Un coton-tige de trop ? Quand l'Etat tente d'acheter les faucheurs volontaires

Rappelant que le « désobéisseur » Xavier Renou avait déposé une QPC (question prioritaire de constitutionnalité) contestant le principe même du fichier FNAEG (cf. « Le fichier des empreintes génétiques est-il inconstitutionnel ? », Les Inrocks, 18/11/11), les Faucheurs volontaires ont refusé l’argent. Après l’arrêt S. & Marper contre Royaume-Uni de la Cour européenne des droits de l’homme, qui, en décembre 2008, avait mis un coup de frein au fichage génétique de la population, en distinguant, grosso modo, les délinquants qu’on peut « légitimement » ficher dans une société démocrate, des honnêtes citoyens qui n’ont pas à être soumis à de telles procédures infamantes, voilà donc un nouveau coup de boutoir contre le fichage. L’un des plaignants, Alain Barreau, faucheurs volontaire, remarque ainsi que « le gouvernement français a essayé d’éteindre l’incendie. Ils n’ont peut-être pas d’autre réponse appropriée. Dans ce cas, cela signifie que le FNAEG, la façon de l’alimenter et de le conserver ne correspondent pas à ce que la Cour européenne des droits de l’homme attend. » 

Au vu de l’arrêt S. & Marper, il est tout à fait possible que la CEDH considère illégitime l’application à des « faucheurs volontaires » de procédures prévues à l’origine pour les « délinquants sexuels ». D’autant plus si elle prend en compte des « dérapages » tels que le prélèvement d’ADN d’enfants d’une dizaine d’années ayant volé des Tamagoschis, évité à la dernière minute, ou le prélèvement imposé, en octobre 2010, à des Roms occupant un terrain, bien qu’ils n’aient été ni mis en garde à vue, ni arrêtés (interrogé par France 24, le parquet de Pontoise avait alors affirmé avoir détruit « les tests » - espérons que ce vocable recouvrait les échantillons et les données informatiques…). Dérapages soigneusement ignorés par le Conseil constitutionnel, qui avait entériné, en septembre 2010, les dispositions réprimant le refus de prélèvement ADN – suscitant une tribune d’avocats dénonçant un « flagrant délit d'impartialité » et soulignant que « 5 des 9 sages [avaient] déjà eu à se prononcer sur les prélèvements ADN dans le cadre de leurs anciennes fonctions ».

Le recours de Xavier Renou, quant à lui, va plus loin qu’une simple contestation de l’extension du fichage génétique bien au-delà du champ de la « délinquance sexuelle », puisqu’il conteste la distinction centrale entre « segments codants » et « non-codants » de l’ADN, qui a servi, dès l’origine, à justifier les bases de données génétiques au motif qu’elles ne permettraient que d’identifier des individus ou de remonter de traces génétiques à ces derniers, sans pouvoir permettre de caractériser ces individus, c’est-à-dire d’obtenir des informations génétiques individuelles et sociales.

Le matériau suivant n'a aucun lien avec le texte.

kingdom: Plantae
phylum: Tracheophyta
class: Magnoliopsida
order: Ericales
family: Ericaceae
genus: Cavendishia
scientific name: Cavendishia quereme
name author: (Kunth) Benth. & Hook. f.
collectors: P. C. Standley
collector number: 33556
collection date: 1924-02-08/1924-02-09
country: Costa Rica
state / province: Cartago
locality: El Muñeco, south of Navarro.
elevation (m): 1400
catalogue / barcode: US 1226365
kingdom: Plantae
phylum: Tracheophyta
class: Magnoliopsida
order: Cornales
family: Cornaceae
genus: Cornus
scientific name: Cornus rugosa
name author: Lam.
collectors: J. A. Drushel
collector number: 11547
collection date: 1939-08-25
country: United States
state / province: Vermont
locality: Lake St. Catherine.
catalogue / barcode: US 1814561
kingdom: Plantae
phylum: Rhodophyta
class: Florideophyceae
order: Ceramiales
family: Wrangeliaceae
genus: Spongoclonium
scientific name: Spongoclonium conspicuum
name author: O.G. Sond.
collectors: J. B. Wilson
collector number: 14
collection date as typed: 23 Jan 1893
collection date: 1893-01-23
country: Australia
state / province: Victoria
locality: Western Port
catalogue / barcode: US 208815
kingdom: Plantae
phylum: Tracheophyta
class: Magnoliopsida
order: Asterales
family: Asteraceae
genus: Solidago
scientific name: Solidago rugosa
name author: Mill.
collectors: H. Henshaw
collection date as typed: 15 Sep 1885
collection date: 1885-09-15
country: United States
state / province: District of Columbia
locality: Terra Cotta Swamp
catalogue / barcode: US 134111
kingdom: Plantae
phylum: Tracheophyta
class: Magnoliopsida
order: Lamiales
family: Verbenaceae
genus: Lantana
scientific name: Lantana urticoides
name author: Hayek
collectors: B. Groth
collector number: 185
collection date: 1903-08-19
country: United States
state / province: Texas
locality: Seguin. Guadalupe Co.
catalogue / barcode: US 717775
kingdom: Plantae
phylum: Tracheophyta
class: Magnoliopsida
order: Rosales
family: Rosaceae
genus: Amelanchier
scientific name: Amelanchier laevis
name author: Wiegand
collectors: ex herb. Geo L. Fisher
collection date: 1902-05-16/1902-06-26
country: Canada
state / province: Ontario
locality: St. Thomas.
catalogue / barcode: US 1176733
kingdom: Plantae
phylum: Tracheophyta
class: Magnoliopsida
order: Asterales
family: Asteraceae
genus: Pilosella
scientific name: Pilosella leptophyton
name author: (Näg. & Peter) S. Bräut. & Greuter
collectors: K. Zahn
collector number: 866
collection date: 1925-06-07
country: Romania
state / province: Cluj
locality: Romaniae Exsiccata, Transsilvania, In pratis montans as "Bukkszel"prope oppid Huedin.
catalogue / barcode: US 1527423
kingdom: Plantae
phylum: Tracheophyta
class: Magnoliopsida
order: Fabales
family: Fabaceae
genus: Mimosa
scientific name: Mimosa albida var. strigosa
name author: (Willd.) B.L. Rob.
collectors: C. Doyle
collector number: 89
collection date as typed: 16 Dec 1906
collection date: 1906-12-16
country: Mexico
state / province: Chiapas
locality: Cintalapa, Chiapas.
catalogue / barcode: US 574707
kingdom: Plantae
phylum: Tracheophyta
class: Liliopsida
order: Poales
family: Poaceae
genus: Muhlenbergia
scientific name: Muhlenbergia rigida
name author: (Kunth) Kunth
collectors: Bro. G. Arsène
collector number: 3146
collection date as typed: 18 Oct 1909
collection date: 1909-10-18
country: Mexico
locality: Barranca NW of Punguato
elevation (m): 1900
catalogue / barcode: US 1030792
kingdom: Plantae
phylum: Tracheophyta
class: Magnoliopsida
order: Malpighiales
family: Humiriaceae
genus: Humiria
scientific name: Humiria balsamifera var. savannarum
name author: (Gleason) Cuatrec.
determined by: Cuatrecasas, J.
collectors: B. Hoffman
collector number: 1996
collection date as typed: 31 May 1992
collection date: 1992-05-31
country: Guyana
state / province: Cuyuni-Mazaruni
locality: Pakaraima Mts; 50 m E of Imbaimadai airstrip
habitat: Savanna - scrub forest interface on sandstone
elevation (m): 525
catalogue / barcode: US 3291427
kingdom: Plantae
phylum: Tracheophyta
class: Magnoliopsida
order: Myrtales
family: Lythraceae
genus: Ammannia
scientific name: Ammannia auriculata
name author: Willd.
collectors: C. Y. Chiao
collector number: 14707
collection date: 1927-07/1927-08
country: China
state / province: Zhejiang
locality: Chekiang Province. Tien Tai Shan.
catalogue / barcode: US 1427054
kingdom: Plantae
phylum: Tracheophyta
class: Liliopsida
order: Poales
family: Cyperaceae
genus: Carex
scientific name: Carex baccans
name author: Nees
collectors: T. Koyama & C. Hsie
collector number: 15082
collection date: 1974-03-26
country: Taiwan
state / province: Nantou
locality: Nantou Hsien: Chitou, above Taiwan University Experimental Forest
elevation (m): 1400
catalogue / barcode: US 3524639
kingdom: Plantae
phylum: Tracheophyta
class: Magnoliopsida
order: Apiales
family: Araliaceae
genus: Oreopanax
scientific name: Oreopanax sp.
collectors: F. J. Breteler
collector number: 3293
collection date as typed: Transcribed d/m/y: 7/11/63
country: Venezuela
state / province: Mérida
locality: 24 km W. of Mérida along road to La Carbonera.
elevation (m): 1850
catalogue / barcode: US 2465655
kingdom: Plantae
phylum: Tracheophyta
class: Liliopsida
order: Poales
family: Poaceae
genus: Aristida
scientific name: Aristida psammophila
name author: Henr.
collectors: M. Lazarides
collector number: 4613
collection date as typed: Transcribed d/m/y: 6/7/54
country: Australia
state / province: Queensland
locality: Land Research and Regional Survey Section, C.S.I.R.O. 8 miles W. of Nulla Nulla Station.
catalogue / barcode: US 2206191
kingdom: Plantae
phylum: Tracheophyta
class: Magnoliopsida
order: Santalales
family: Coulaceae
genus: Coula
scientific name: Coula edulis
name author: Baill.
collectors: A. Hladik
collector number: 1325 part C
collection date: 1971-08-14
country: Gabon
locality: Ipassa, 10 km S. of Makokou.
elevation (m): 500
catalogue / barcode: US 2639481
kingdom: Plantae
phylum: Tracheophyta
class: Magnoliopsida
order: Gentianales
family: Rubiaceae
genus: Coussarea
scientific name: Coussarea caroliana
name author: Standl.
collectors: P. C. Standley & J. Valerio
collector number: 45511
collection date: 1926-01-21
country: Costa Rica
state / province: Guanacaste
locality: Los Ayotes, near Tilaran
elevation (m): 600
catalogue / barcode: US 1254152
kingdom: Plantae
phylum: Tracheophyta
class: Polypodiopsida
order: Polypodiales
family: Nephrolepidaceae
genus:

On appelle « non-codant » un segment de l’ADN qui ne code aucune protéine, et qui ne fait donc pas partie d’un gène. Cependant, cette distinction fondamentale est remise en cause par les avancées de la science. A la suite de S & Marper, Thomas Hammerberg, le Commissaire aux droits de l’homme du Conseil de l’Europe, rappelait que non seulement « aucun innocent ne devrait figurer dans ce type de fichier » mais qu’en outre « il faut vraiment s’inquiéter de l’utilisation qui pourrait être faite des échantillons cellulaires à l’avenir. Un jour, la science permettra peut-être d’obtenir des informations plus détaillées et plus personnelles à partir de ces échantillons. »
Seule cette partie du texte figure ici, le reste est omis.